Evet, tam üç gün 24 saat kendimi 19 yaşında hissettim. Aman Tanrım, sorumluluğu iş edinmiş tam 36 kişi, oyuncu, tasarımcı, sahne direktörü, yönetmen vallahi de billahi de çevremde dolanıp durdular, gözleri pırıl pırıl parlıyordu, geçmişi öğrenmek için öyle çok soru sordular ki benim de Dinozor hafızam açıldıkça açıldı. Yaşasın!

 Şimdi sırada seyrettiğim oyunlar var. Ne yazık ki benden kaynaklanan bir nedenle çocuk oyunu “Robinson Dans Öğreniyor” ve “Tavşan Tavşanoğlu” oyununu izleyemedim. Ama İZBBŞT Genel Sanat Yönetmeni Yücel Erten’in Aziz Nesin ustadan uyarladığı ve yönettiği “Azizname” beni keyiften uçurdu. Yücel Erten ilk oyunu olarak bunu önermiş, iyi de yapmış çünkü bir tiyatro kurulurken değişik yerlerden gelen oyuncularının birbirlerini iyice tanımaları, grup halinde çalışmanın o büyülü atmosferinde yaşamaları gerekiyor. Azizname tam bunu yapıyor, oyuncular o kadar eğlenerek, birbirlerini öylesine severek oynuyorlar ki seyirci bir süre sonra kendini sahnede gibi hissediyor. Ve tabii büyük usta Aziz Nesin günümüzü öyle güzel anlatıyor ki tadına doyamıyorsunuz. Oyunun sonunda sahnenin önüne gelen bir daktilo ve bir kızıl karanfille oyuncular ve seyirciler Aziz Nesin’i alkışlıyor. Ve üç saat, bir oyun için oldukça uzun bir zaman kuş gibi uçup gidiyor.

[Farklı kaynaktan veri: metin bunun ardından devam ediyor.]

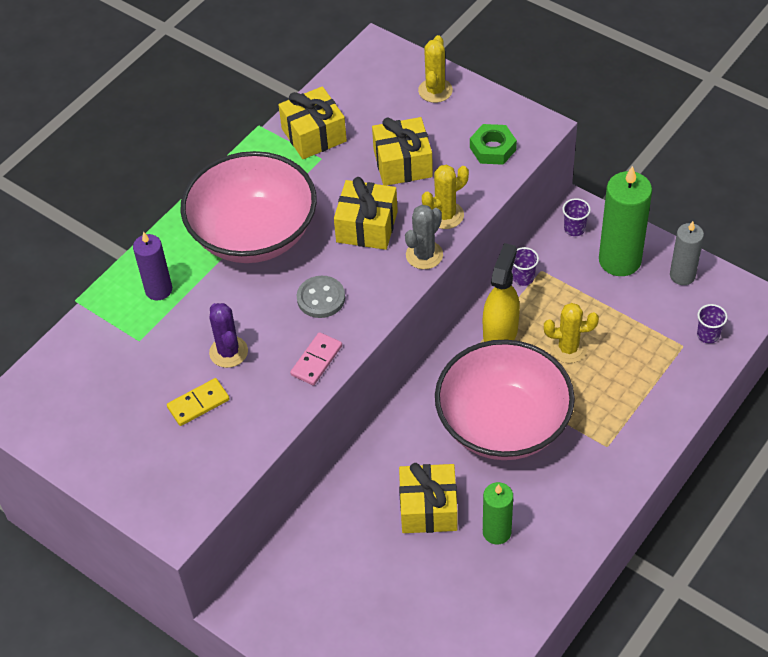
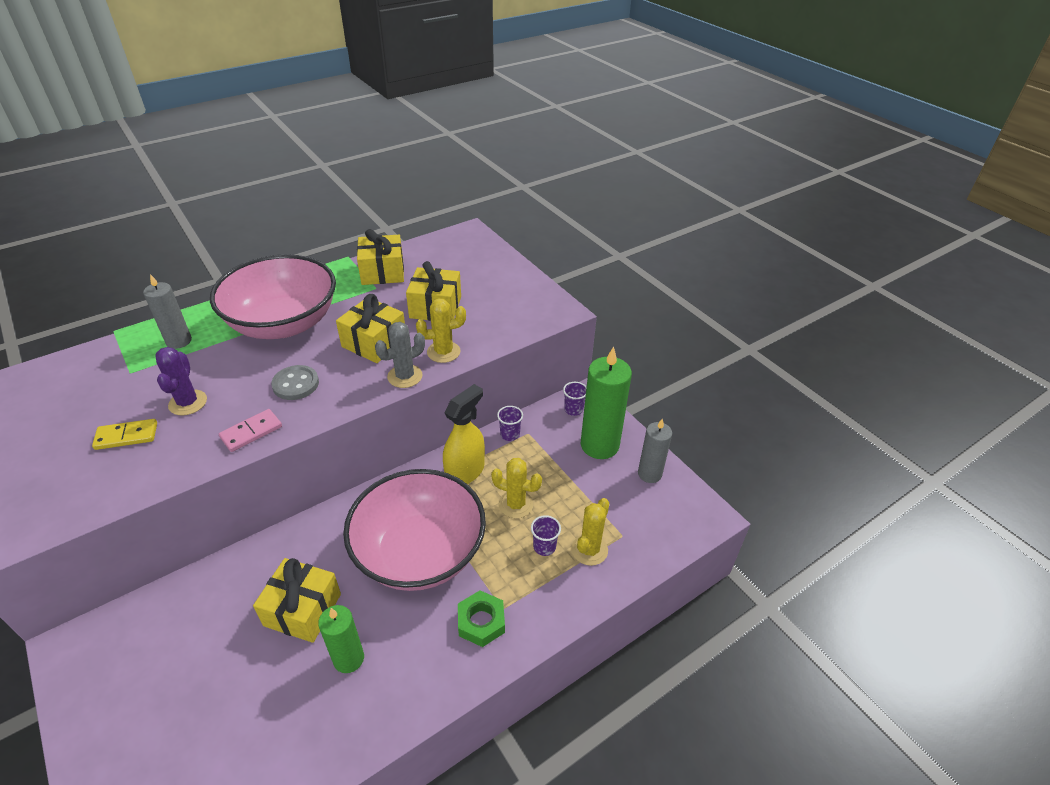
camera: 15 degrees right, 10 degrees down
purple candle [133,232,172,300] -> grey candle [143,274,192,349]
yellow cactus [418,35,453,103] -> yellow cactus moved to [571,498,609,566]
green nut [470,124,517,165] -> green nut moved to [458,590,505,647]
purple cup [697,304,727,343] -> purple cup moved to [531,515,561,556]

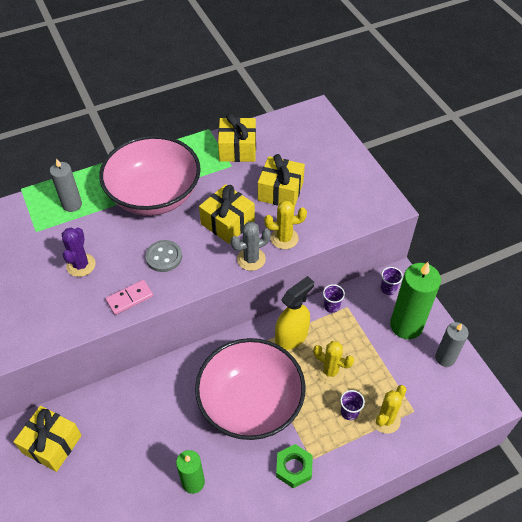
camera: 10 degrees right, 10 degrees up
yellow domino [92,419,157,450] -> none
yellow gift [253,558,341,643] -> yellow gift moved to [13,406,82,472]

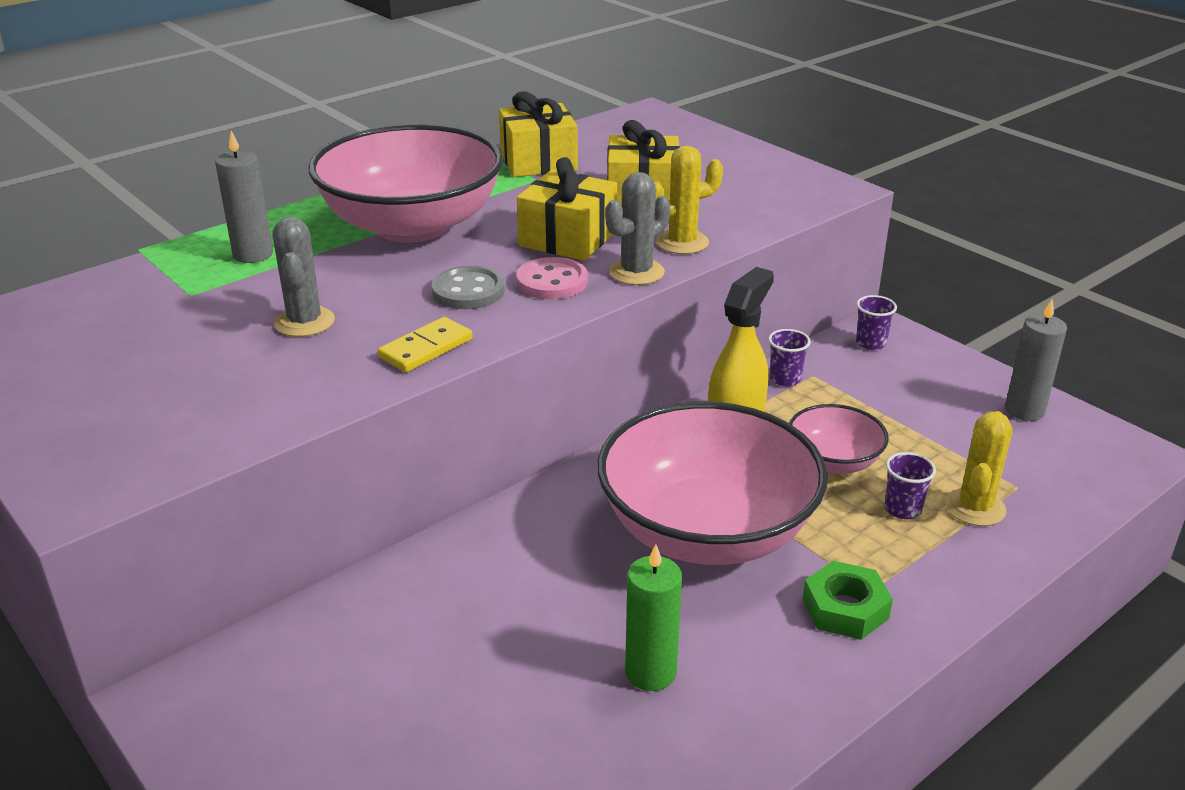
camera: 15 degrees left, 20 degrees down
yellow gift [13,406,82,472] -> none
purple cactus [62,227,96,277] -> grey cactus [272,216,335,337]
pink domino [105,280,153,315] -> yellow domino [378,317,473,372]
yellow cactus [313,341,354,384] -> pink bowl [789,404,889,474]
green candle [390,262,441,339] -> none
none -> pink button [516,257,588,299]

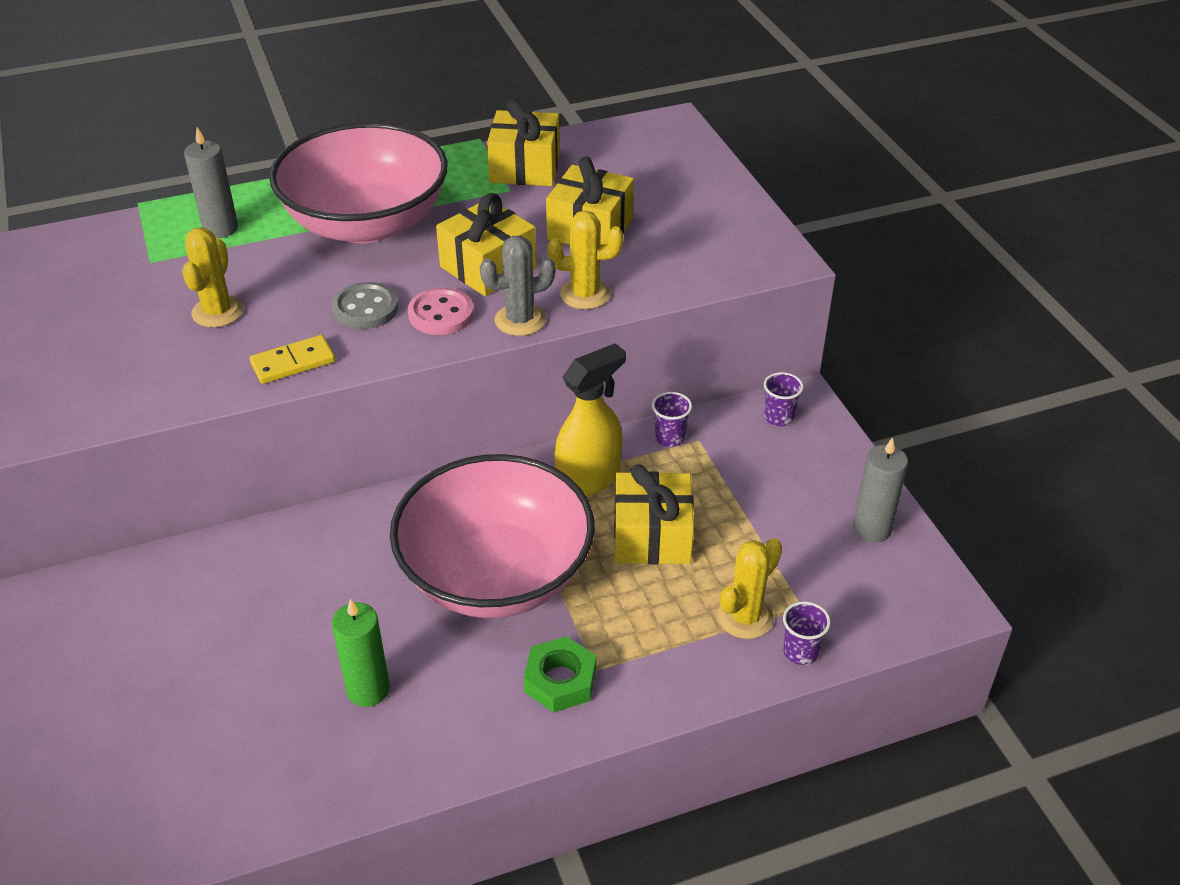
camera: 20 degrees right, 10 degrees up
grey cactus [272,216,335,337] -> yellow cactus [182,228,244,327]
pink bowl [789,404,889,474] -> yellow gift [614,464,694,564]
purple cup [885,452,936,519] -> purple cup moved to [783,601,831,665]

İkinci oyun “Mor Şalvar” çok genç bir yazarın, Ferhat Lüleci’nin sanırım ilk oyunu. Oyunun yönetmeni Ufuk Aşar. Şöyle: Mor Şalvar adlı temizlik kurumunun hepsi de kadın olan işçileri temizlik için gittikleri bankayı soymaya kalkıyorlar. Çünkü kadınların elebaşısı bankadaki parayı alıp hapse girecek oğluyla beraber uzaklara gitmek istiyor. Ona destek olan kadınların da ve hatta bir ara esir alınan bankacı kadının da kadın olmaktan ötürü inanılmaz sorunları var. Öylesine saf öylesine samimiler ki ben seyirci olarak kadınların başarması için neredeyse duaya başlayacaktım. Sonunda başardılar da! Ve biz seyirciler ayaktaydık, yaşasın! Bu oyunda yaklaşık on iki kişiyle oynanıyordu. Ve gerçekten kadınların dayanışması göz yaşartıcıydı.

Tiyatronun üçüncü oyunu “Tavşan Tavşanoğlu”, ne yazık ki bunu da izleyemedim ama yönetmen yardımcılarından yeni dostum Ceren Demirel’e sahne sahne anlattırdım. Gene muhteşem bir seçim, yazarı 68’li bir kadın, Coline Serreau, çeviren yitirdiğimiz değerli tiyatrocu Çetin İpekkaya, oyunun yönetmeni Yücel Erten. Günümüzdeki sömürüyü anlatan, mutluluk için pek çok şeyi görmemezliğe gelen bir grup insanın komik halleri. Ve uzaylı tavşan!

 Evet, dostlarım bugün de yerim doldu. Ve bu hafta da sinemamızın belleği bir başka dinozor Agâh Özgüç öldü. Bence filmler, en sevgili dostlarını yitirdiler.